Review board Orders Release of TLP chief

Review board Orders Release of TLP chief

A provincial review board on Thursday ordered the release of Saad Hussain Rizvi, leader of the proscribed Tehreek-e-Labbaik Pakistan (TLP), if he was not required in any other case.

The review board of the Lahore High Court issued its detailed order in a case related to the detention of Saad.

Saad is the son of the firebrand cleric and previous head of the TLP, Khadim Hussain Rizvi, who died in November last year.

He was arrested after TLP’s central council warned the government that if it did not expel the French ambassador from the country, they would march towards Islamabad.

The banned outfit called off its violent protests after the federal government tabled a resolution in parliament to debate the French ambassador’s expulsion.

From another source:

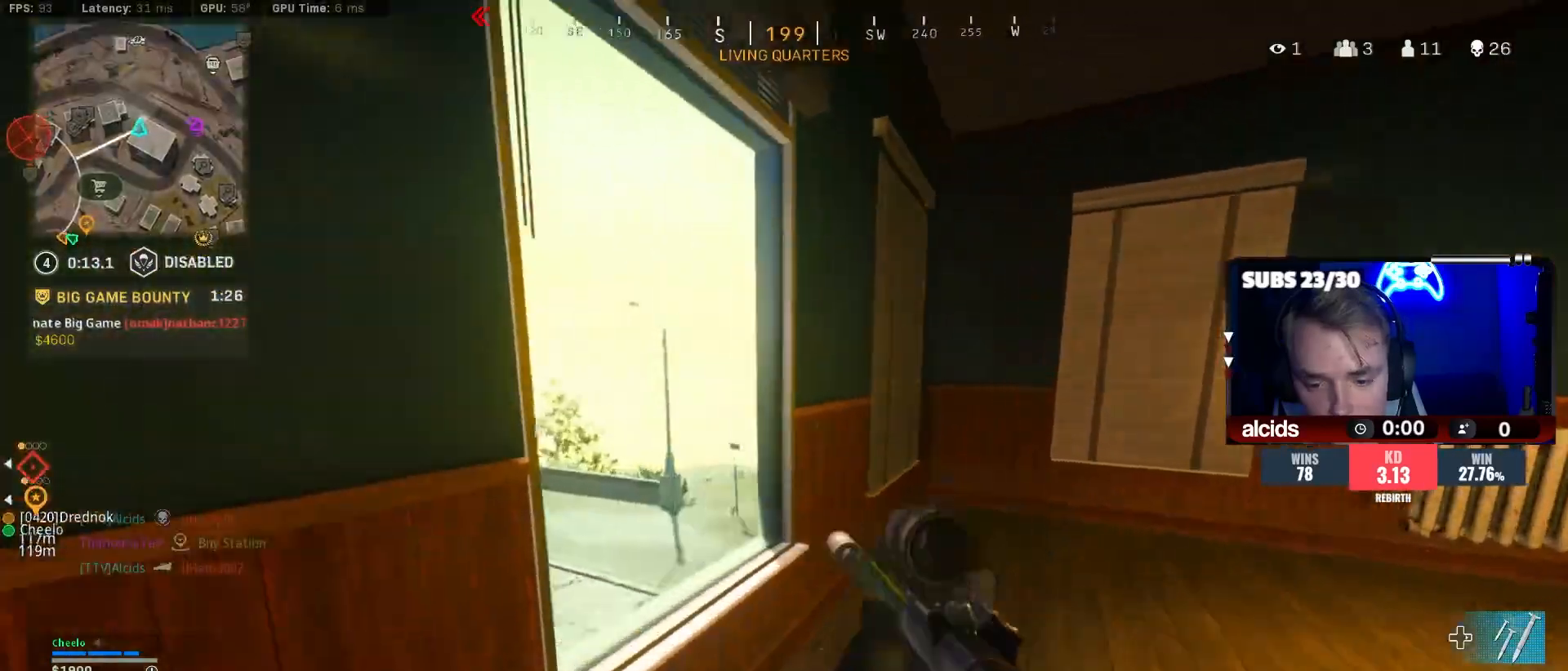
{"dt_ms": 500, "buttons": [], "left_stick": "up-right", "right_stick": "center", "events": [[33, "right_stick", "right"], [67, "left_stick", "right"], [133, "left_stick", "left"], [133, "right_stick", "center"], [200, "A", "down"], [200, "B", "up"], [267, "left_stick", "up-left"], [367, "A", "up"], [467, "left_stick", "up-right"]]}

Saad’s detention order is set to expire on July 10. Under the law, the home department seeks further extension in detention when a period of three months expires.

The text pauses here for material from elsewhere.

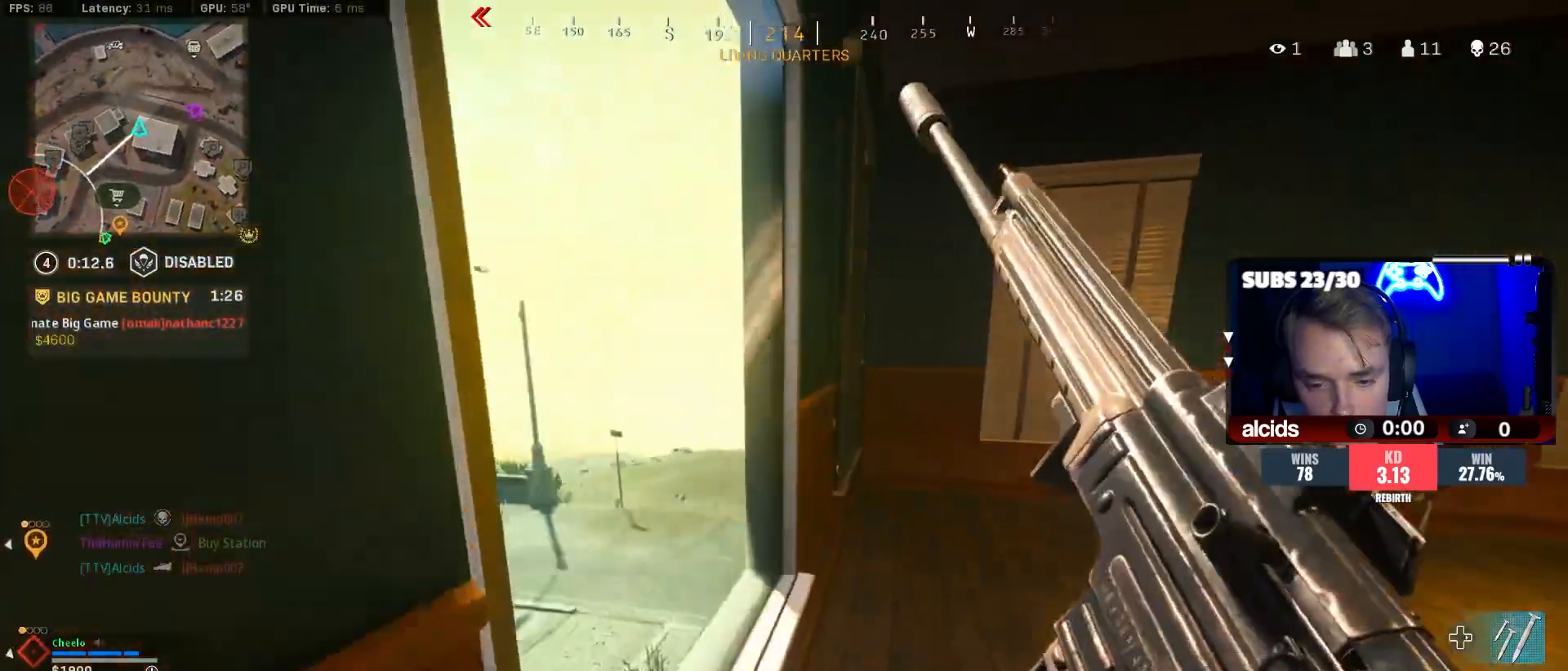
{"dt_ms": 500, "buttons": [], "left_stick": "up", "right_stick": "center", "events": [[67, "right_stick", "right"], [267, "left_stick", "up"], [367, "right_stick", "center"]]}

In its detailed order, the three-member review board headed by Justice Malik Shehzad noted that the government counsel had argued that Saad was detained on the basis of district intelligence reports to prevent a law and order situation.

“The law officer or representatives of the government who appeared before the board didn’t produce any evidence that detenu [Saad Rizvi] was in contact with any person in the outside world during his detention,” the order read. The board also noted that the government had presented one side of its claim regarding law and order which showed its “malice”.

“We have noted the Government of Punjab has concealed material facts in its reference because the number of police officers martyred or injured during the incident in question [has] been mentioned in it, but the number of TLP activists or a number of persons from the public who died during the relevant period [has] not been mentioned in the reference.”

It order further read that political parties i.e. the PPP, PML-N and PTI had also held protest demonstrations in the past, but none of them were banned nor were their leaders detained.

The board quoted the government as complaining that Saad had sought the expulsion of the French ambassador from Pakistan, however, it said various parliamentarians did not face any proceedings for making similar demands.

It said the failure of police to not incorporate Saad’s arrest in the cases filed against the TLP leader reflected their “dishonesty”.

It added that the government only wanted an extension in Saad’s detention on the basis of “fears”, while no supporting evidence was furnished to support this claim.

In earlier proceedings when Saad was produced before the board, his counsel Burhan Moazzam Malik opposed all the points upon which the government had sought further extension in his detention. He argued they are at a loss to understand why Saad had been illegally detained when he had not committed any offence. He asked the board to turn down the government’s plea to extend the detention.

The board placed several queries before the law officer but the representative of the provincial government could not satisfy the review board.

However, the authorities took Saad back to jail after the proceedings.